“Jeder macht mal Fehler” – in der anspruchsvollen und präzise arbeitenden Medizintechnikbranche gilt diese Redewendung nicht. Fehler bei der Produktion von medizinischem Material beeinträchtigen im schlimmsten Fall die Patientensicherheit. Deshalb ist es essenziell, den Herstellungsprozess von empfindlichen Medizinprodukten wie Insulinpens genauestens zu überwachen – und schlechte Teile prompt und zuverlässig auszusortieren. Diese Aufgabe übernehmen hochsensible Sensoren, die mit einem umfassenden Überwachungssystem verbunden sind.
Diabetiker, die eine Insulintherapie brauchen, wissen sehr gut, dass die richtige Dosis entscheidend für den Behandlungserfolg ist. Große Dosierungsfehler können im schlimmsten Fall lebensbedrohlich sein und selbst kleine schädigen auf Dauer die Blutgefäße. Weltweit nutzen rund 425 Millionen Menschen regelmäßig Insulinpens – mit steigender Tendenz. Im Vergleich zu Spritzen profitieren sie damit von der einfachen und sicheren Handhabung und einem sanfteren Piekser. Was für die Patienten unkompliziert ist, ist in der Herstellung jedoch sehr komplex. So müssen rund ein Dutzend unterschiedliche Kunststoffteile und zwei Metallfedern optimal zusammenspielen. Zudem dürfen die verschiedenen Kunststoffbestandteile jeweils nur minimal von der Idealform abweichen. Eine weitere Herausforderung ist der Auslösemechanismus, der zusammen mit der Insulinkapsel bei jeder Benutzung präzise funktionieren muss.
Wie viele andere Medizinprodukte aus Kunststoff – etwa Pipettenspitzen, Spritzen und Kanülen – werden die Kunststoffteile des Insulinpens im Spritzgießverfahren hergestellt. Um den hohen Anforderungen an Genauigkeit und Qualität zu genügen, nutzen viele Hersteller dazu Sensoren sowie ein Prozessüberwachungssystem der Kistler Gruppe. Die beim Spritzgießen eingesetzten Sensoren sind Drucksensoren, das heißt, sie messen den Werkzeuginnendruck an definierten Prozessschritten, etwa wenn der verflüssigte Kunststoff in die Form eingespritzt oder wenn er komprimiert wird. Stimmt der dabei jeweils angewendete Druck mit den erwarteten Werten überein, so wird der Kunststoff korrekt ausgehärtet. Die Sensoren liefern alle Messwerte sofort an das Prozessüberwachungssystem, das diese automatisch mit den Sollwerten abgleicht. Damit kann das System verdächtige Druckabweichungen bereits während der Herstellung identifizieren. Erkennt es einen Fehler, der beispielsweise zu eingeschlossenen Luftbläschen oder Wölbungen des Kunststoffs führt, überträgt es ein NIO-Signal (Nicht in Ordnung) an die Maschine. Die Maschine sortiert die qualitativ minderwertigen Teile dann sofort aus.
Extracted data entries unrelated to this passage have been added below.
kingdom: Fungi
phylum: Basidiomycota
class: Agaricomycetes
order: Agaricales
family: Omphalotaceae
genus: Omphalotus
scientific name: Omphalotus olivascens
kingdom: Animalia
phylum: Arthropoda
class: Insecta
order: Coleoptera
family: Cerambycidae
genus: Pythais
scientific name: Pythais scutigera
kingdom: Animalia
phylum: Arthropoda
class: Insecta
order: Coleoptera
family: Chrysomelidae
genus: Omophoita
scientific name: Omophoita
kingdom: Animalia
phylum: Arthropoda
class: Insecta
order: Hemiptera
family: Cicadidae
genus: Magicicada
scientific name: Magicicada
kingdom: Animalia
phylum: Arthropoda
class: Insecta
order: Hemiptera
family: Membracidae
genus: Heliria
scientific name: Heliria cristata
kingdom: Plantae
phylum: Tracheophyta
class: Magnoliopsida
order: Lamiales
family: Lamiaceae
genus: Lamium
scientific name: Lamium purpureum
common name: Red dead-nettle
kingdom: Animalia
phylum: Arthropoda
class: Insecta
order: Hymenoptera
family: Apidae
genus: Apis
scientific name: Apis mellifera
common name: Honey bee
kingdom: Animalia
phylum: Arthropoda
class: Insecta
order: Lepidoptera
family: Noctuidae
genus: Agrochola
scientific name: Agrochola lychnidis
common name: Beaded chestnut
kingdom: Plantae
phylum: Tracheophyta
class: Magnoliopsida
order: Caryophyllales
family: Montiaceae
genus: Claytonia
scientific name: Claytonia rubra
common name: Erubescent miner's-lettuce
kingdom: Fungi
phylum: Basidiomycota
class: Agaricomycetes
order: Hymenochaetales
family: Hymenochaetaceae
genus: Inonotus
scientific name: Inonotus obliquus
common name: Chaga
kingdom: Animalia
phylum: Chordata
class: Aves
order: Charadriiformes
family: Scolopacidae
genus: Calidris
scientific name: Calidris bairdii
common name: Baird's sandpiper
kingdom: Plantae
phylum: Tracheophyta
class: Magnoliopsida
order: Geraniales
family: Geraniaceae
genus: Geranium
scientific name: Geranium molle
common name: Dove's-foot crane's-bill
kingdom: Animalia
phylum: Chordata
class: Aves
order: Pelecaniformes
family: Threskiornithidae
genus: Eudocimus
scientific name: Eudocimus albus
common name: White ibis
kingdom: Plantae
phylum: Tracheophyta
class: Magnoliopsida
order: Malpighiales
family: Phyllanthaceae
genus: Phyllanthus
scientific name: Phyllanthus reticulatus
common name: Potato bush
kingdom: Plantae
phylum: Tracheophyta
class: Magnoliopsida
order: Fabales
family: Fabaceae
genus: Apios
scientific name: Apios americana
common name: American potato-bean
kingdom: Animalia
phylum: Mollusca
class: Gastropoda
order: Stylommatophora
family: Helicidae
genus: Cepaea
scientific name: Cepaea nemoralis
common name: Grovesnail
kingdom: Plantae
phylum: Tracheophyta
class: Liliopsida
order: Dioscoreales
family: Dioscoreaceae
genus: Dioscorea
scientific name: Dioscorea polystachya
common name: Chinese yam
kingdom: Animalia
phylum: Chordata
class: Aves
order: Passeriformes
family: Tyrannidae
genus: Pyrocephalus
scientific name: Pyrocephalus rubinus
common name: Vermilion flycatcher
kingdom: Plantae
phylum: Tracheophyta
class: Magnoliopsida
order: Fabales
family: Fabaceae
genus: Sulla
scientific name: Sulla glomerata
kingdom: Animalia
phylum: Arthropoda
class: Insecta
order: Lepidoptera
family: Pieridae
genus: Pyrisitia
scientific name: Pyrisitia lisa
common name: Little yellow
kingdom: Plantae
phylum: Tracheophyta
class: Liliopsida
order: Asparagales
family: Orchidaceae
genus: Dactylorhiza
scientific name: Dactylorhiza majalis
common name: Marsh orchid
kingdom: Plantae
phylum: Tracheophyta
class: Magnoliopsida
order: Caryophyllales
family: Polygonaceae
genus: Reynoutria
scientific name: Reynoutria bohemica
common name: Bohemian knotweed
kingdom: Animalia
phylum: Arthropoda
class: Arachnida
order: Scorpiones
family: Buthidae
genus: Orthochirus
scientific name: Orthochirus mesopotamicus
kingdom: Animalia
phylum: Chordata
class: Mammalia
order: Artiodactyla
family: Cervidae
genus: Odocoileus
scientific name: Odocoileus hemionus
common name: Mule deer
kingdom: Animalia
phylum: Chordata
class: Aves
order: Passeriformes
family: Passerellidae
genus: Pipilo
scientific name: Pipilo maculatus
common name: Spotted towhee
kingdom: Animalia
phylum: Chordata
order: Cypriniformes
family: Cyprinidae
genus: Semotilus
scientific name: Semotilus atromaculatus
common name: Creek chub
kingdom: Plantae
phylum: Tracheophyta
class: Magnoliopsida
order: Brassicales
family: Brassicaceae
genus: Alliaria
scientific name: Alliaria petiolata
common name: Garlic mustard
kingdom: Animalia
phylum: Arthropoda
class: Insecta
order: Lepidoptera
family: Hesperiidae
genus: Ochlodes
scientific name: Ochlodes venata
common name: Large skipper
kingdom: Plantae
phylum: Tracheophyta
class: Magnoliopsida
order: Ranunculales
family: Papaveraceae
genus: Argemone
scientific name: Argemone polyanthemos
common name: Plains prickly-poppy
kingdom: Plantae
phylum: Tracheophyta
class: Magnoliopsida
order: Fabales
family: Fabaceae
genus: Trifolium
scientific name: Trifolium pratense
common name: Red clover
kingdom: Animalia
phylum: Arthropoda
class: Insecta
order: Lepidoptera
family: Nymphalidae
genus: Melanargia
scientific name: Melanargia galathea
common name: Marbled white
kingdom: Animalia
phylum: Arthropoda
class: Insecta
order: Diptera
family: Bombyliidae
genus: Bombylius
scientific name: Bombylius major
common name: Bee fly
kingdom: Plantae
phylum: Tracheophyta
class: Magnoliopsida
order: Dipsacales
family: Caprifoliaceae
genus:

Auch für die anschließende Montage der vielen Einzelteile zum voll funktionstüchtigen Insulinpen braucht man sensible Sensoren für Kraft und Drehmoment. Sie messen präzise die jeweilige Kraft, mit der ein Teil auf ein anderes aufgesetzt wird. Wie beim Spritzgießen werden die Daten sofort an das zugehörige Prozessüberwachungssystem weitergeleitet und mit den Sollwerten abgeglichen. Etwa um sicherzustellen, dass die Kappen des Pens richtig halten und einrasten. Oder um zu prüfen, ob die Feder des Auslösemechanismus richtig vorgespannt ist – damit später in der Anwendung die korrekte Dosis Insulin freigesetzt wird.
Die lückenlose Prozessüberwachung in der Spritzgießfertigung der Kunststoffteile sowie beim Zusammenfügen dieser Teile zu einer größeren Baugruppe oder dem Endprodukt sorgt dafür, dass sich Anwender hundertprozentig auf die Produkte verlassen können – ob bei der Insulinbehandlung, Infusion, Blutentnahme oder bei Labortests.